Sunday, March 4, 2012

Deceptions by Rebecca Frayn

Julian Poulter, the narrator of this novel, and Annie Wray have just announced their plans to marry when what should have been just another ordinary April day turns tragic. Annie’s twelve-year-old son, Dan, rides off to school and vanishes. An exhaustive investigation that leaves no stone unturned fails to yield a single clue about his whereabouts.

Three years later Annie is still holding fast to her stubborn belief that her son will come home someday, alive and well, but Julian just wants to put it all behind them and go on with their life. But Annie refuses to do that and instead pushes Julian out of her life.
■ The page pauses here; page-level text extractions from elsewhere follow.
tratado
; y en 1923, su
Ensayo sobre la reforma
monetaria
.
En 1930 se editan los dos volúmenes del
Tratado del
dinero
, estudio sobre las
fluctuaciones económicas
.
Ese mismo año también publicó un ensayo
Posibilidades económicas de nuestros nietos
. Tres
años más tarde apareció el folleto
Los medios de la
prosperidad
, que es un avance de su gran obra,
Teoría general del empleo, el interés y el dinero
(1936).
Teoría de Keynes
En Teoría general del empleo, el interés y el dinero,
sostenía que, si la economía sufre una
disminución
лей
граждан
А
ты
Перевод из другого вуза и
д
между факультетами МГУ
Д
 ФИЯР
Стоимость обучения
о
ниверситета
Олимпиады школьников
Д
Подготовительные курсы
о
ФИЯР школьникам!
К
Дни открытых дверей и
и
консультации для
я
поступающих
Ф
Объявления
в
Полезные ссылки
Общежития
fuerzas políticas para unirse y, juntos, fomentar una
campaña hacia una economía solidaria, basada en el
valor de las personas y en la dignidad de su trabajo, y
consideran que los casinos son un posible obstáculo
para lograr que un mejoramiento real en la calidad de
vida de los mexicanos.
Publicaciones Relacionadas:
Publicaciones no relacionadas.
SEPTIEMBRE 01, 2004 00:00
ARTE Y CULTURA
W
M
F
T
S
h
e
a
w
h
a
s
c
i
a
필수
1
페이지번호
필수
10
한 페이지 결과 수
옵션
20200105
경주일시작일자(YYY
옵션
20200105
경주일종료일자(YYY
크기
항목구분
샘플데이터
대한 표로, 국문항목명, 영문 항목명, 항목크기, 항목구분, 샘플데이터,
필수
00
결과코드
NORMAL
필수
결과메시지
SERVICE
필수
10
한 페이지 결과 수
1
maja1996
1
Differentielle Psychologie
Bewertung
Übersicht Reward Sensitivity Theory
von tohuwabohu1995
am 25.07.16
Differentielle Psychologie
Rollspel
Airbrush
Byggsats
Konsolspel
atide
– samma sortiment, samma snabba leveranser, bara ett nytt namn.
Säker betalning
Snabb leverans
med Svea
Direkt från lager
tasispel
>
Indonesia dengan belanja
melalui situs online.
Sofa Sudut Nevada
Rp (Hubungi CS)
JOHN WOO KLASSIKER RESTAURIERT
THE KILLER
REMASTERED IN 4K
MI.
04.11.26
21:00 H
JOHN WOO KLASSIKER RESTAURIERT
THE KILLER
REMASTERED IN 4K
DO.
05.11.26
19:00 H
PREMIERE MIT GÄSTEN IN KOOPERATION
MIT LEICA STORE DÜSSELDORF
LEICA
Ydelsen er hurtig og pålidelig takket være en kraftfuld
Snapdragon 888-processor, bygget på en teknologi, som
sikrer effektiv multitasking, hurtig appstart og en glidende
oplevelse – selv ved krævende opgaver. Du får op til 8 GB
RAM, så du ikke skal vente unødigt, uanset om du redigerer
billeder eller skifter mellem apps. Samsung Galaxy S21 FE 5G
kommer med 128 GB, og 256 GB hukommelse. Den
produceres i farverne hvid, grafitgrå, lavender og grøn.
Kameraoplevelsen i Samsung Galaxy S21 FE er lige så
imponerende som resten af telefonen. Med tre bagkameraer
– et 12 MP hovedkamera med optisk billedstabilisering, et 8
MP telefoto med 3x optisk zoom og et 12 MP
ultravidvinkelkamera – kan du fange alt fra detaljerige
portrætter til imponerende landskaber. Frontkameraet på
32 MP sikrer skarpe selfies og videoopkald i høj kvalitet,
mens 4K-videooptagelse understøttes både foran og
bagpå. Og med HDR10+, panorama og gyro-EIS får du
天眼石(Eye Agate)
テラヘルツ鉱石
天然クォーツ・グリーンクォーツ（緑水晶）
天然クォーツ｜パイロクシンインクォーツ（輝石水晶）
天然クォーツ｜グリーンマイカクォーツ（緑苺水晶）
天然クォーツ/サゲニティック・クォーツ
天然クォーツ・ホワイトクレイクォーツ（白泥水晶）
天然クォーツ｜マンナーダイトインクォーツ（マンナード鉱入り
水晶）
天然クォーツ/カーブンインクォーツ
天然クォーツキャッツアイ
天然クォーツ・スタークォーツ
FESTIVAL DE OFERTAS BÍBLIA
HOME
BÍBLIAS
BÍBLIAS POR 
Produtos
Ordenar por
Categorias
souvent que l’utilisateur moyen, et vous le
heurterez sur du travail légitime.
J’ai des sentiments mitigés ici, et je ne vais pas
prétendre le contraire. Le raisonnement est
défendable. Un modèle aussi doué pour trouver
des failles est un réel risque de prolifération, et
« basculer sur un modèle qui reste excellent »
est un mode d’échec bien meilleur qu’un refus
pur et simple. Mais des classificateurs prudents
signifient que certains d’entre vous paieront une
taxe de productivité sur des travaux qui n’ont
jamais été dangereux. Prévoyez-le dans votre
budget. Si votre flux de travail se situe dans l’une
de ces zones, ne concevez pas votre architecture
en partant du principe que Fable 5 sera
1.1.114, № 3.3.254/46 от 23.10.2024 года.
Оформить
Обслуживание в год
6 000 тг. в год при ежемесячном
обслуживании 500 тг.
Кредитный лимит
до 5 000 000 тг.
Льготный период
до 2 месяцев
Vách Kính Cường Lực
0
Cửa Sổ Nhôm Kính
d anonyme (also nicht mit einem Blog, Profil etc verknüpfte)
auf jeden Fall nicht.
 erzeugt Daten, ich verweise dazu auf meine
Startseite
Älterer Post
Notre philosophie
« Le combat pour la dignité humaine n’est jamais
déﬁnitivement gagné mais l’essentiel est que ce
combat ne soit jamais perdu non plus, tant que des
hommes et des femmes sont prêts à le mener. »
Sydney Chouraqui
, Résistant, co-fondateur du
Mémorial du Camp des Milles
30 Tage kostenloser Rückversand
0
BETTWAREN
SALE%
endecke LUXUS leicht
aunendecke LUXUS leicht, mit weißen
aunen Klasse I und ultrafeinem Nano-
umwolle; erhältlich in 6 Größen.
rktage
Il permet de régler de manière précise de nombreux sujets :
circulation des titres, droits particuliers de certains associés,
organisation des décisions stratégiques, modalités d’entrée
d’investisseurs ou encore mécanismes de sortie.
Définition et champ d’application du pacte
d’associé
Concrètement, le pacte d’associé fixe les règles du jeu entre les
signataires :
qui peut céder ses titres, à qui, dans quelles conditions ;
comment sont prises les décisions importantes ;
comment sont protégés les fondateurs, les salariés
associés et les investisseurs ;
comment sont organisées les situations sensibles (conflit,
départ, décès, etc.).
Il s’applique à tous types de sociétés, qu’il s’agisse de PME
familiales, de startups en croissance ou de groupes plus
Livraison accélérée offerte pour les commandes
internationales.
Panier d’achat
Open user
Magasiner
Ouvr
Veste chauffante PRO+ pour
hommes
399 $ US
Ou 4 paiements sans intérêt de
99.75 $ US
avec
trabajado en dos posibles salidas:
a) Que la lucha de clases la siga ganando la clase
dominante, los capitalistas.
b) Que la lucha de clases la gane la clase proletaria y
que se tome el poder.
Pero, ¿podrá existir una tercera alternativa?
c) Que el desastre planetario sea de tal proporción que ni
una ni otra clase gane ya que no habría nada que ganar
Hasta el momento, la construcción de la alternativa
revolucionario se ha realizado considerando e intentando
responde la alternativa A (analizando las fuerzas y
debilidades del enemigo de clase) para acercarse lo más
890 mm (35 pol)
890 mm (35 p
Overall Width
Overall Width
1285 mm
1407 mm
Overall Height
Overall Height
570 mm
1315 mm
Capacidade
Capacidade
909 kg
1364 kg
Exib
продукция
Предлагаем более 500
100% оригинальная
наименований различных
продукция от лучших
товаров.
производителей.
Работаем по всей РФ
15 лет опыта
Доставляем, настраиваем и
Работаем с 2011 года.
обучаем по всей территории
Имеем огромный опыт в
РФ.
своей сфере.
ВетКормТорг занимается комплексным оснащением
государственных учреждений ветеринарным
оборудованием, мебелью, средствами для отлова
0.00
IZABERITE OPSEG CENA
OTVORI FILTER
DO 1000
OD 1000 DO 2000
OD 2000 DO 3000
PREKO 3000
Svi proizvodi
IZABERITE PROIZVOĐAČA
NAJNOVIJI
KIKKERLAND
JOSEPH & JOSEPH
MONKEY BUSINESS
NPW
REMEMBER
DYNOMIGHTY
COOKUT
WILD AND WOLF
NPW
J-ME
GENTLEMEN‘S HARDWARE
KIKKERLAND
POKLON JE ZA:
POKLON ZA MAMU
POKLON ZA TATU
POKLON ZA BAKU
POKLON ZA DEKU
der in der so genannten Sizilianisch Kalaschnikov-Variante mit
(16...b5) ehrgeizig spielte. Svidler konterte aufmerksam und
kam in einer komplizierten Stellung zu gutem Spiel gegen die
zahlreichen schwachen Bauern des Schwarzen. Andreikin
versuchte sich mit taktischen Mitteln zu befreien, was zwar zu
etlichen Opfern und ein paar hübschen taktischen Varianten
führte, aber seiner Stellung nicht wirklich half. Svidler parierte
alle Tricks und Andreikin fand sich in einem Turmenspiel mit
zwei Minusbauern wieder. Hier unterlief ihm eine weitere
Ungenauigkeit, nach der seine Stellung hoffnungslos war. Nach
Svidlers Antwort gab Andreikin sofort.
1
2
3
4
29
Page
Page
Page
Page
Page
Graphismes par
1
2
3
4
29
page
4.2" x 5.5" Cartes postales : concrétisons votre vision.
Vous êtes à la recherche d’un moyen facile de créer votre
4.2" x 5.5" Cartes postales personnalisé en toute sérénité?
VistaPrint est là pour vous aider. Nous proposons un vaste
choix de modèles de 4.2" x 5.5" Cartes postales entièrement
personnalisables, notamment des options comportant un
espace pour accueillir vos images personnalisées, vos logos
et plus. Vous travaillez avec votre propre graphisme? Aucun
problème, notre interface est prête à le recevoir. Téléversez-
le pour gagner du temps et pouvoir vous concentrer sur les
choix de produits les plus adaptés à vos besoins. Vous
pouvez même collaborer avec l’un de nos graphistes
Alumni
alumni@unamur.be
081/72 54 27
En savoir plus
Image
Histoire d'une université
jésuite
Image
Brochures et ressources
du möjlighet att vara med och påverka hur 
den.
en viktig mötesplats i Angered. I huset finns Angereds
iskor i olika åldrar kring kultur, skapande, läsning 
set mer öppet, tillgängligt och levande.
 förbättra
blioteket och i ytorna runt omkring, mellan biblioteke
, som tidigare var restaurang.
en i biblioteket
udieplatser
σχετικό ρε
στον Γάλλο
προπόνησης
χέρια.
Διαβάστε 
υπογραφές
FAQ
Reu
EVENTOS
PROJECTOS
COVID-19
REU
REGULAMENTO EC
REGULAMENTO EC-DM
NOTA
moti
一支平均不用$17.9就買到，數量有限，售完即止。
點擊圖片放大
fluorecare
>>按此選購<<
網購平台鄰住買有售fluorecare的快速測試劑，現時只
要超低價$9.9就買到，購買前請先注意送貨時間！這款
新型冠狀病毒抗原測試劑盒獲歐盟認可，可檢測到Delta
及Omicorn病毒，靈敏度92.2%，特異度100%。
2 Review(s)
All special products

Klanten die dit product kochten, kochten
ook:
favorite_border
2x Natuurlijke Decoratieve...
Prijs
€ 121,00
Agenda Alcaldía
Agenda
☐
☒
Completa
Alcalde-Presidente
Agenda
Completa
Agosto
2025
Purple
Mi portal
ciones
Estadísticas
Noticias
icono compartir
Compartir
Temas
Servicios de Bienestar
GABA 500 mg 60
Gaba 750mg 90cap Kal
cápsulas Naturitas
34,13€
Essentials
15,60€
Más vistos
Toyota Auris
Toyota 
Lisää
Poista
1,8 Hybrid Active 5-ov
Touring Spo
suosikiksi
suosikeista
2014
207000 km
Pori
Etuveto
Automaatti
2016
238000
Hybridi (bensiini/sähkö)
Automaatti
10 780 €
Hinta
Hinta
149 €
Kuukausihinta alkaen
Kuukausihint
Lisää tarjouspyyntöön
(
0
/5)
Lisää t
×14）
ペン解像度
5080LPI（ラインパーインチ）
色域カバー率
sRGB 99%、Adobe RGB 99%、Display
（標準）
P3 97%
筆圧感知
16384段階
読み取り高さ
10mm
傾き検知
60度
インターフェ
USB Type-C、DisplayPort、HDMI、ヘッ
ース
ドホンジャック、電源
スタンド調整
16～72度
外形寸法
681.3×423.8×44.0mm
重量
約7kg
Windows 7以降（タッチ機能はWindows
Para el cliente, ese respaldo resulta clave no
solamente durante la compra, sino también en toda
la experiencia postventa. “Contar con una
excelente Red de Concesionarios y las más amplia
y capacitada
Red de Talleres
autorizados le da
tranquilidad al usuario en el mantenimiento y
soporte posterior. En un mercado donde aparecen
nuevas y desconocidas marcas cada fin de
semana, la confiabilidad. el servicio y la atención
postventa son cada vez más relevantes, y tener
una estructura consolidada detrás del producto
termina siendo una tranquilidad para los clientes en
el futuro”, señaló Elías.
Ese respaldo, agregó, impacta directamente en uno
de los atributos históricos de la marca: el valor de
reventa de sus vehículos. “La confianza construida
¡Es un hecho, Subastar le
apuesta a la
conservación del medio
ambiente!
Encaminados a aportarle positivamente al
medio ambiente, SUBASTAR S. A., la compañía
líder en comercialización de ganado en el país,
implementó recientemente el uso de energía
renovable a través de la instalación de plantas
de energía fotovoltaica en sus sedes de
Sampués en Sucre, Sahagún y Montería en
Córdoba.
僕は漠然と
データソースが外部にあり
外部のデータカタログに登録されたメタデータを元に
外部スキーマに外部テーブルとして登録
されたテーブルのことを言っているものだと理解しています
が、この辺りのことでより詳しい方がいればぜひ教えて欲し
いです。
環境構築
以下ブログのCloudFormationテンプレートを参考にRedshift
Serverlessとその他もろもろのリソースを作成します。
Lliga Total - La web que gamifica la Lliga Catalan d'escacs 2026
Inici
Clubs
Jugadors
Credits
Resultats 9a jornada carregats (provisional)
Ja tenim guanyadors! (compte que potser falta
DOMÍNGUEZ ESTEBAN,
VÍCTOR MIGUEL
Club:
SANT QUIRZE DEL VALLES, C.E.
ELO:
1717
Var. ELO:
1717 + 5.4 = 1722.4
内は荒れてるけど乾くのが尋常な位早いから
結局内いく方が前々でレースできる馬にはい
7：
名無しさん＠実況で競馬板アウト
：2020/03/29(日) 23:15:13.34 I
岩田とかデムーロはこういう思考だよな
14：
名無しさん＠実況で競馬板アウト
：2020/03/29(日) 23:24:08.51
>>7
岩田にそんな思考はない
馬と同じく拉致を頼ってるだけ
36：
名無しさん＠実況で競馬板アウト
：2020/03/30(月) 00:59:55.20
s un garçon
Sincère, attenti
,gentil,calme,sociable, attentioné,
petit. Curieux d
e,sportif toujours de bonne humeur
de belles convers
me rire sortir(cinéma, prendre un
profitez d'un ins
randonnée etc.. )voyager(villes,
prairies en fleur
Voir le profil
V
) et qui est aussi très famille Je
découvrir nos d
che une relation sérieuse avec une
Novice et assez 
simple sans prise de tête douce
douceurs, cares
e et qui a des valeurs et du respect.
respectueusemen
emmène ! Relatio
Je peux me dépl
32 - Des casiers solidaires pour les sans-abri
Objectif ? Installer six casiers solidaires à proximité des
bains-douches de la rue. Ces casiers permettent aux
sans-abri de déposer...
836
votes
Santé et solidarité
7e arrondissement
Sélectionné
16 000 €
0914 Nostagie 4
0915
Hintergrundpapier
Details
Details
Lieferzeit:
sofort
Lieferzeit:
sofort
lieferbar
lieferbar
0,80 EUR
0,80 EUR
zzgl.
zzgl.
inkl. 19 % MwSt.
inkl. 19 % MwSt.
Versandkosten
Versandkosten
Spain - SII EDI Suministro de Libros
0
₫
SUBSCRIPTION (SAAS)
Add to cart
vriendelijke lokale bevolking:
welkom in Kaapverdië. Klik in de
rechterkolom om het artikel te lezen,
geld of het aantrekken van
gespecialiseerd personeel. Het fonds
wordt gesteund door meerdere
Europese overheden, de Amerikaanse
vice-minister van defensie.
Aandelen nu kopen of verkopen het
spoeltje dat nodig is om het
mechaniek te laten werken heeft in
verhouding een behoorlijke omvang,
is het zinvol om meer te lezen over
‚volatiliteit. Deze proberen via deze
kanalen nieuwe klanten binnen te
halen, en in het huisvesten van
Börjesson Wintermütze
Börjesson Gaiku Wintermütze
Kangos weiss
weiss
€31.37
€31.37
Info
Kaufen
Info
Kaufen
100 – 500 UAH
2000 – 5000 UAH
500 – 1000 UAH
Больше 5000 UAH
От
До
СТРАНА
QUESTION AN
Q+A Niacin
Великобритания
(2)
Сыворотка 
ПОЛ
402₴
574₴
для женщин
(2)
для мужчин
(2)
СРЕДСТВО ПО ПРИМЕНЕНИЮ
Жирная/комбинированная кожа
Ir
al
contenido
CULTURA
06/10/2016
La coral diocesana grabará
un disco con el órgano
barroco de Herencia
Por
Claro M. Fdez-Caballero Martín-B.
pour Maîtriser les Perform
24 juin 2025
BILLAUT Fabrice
Then, out of the blue, the phone rings. There is a social worker in Scotland on the other end of the line and he claims that Dan is with him, suffering from amnesia. Mother and son are soon reunited but Anne, wanting to give Dan time to readjust, refuses to notify the police of his return or let them investigate his story as Julian urges her to do. Instead, Annie spoils the boy, letting him sleep in late and lounge around playing with the Nintendo and Game Boy she bought him. She is determined not to screw up and risk losing her son again.

Julian begins to doubt that Dan is really Dan, certain things just don’t add up, and he suspects the amnesia is really a smoke screen. He gives Dan a bike as an early Christmas present and a peace offering, an apology for the tension between them in the days before he disappeared, and Dan immediately crashes it. This is odd—while the mind may forget the body never forgets things like riding a bike. And why are Dan’s blue eyes now brown? Annie insists he was given a drug to change their color and refuses to listen to Julian or contact the police.

Based on a true story, the real life, and still unsolved, disappearance of Nicholas Barclay in 1994 and the impostor, Frederic Bourdin, who tried to take his place, this gripping novel is hard to put down, it makes you feel a mother’s desperate hope and her lover’s frustration at her refusal to face hard truths.